#### Extract:
☆ ☆ ☆ ☆ ☆
The exact format of regular expressions is as implemented in the Python
're' module: http://docs.python.org/library/re.html

When dealing with guard regular expressions, if the first character of
the regular expression is a !, this makes the regular expression
negative - the rule will only execute if that regular expression does
not match.

#### Rule Blocks

Rule blocks consist of sections separated by three dashes (---) on
a line by themselves. The first section in a rule block is the
header of the block and is in the following format, regardless of
whether it's a recognition or normalisation rule. The format of the
following sections is in the format of the single rules described
below, except keys relating to ordering (ID and After) are erroneous
as ordering is defined by the rule block.

The following keys are valid in the header:

* Block-Type: this can be either 'run-all' or 'run-until-success'.
            In the case of run-all, all rules are run regardless
            of whether or not previous rules succeeded or not,
            and 'run-until-success' which will run until the
            first rule successfully applies.
☆ ☆ ☆ ☆ ☆
#### Set exercise A:
Answer these questions about the excerpt, marking each answer (i), (ii) or (iii) to match:
(i) Which Python module's regular expression format is used?
(ii) What happens when a guard regular expression begins with a !?
(iii) What separates the sections of a rule block?
#### Set exercise B:
Turn the paragraph of the excerpt beginning "Rule blocks consist of sections" into a short bulleted list that keeps its main facts.
☆ ☆ ☆ ☆ ☆
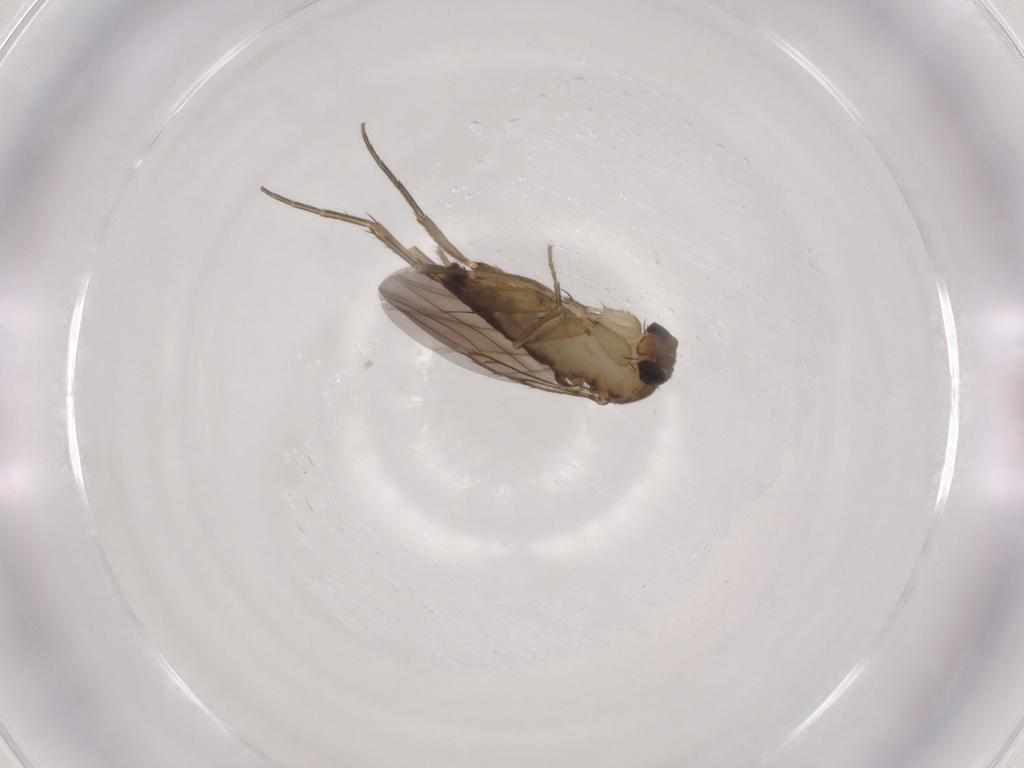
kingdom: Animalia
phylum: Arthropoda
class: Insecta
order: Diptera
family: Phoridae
☆ ☆ ☆ ☆ ☆
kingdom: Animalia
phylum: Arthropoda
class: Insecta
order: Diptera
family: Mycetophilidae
☆ ☆ ☆ ☆ ☆
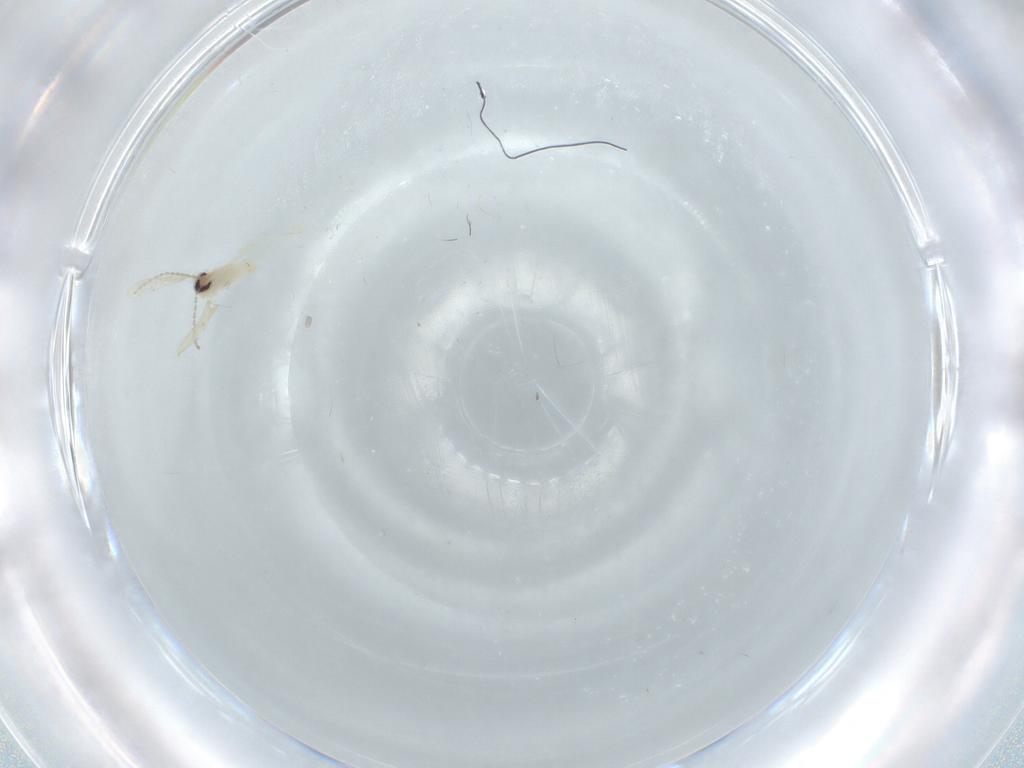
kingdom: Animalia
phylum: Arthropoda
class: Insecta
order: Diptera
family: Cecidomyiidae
☆ ☆ ☆ ☆ ☆
#### Expected output A:
(i) The Python 're' module.
(ii) The regular expression becomes negative, so the rule executes only if that regular expression does not match.
(iii) Three dashes (---) on a line by themselves.

#### Expected output B:
- A rule block is made of sections separated by three dashes (---) on a line by themselves.
- The first section is the block's header, which has the same format for both recognition and normalisation rules.
- The remaining sections follow the format of single rules.
- In those sections, the ordering keys ID and After are erroneous, because the rule block defines the ordering.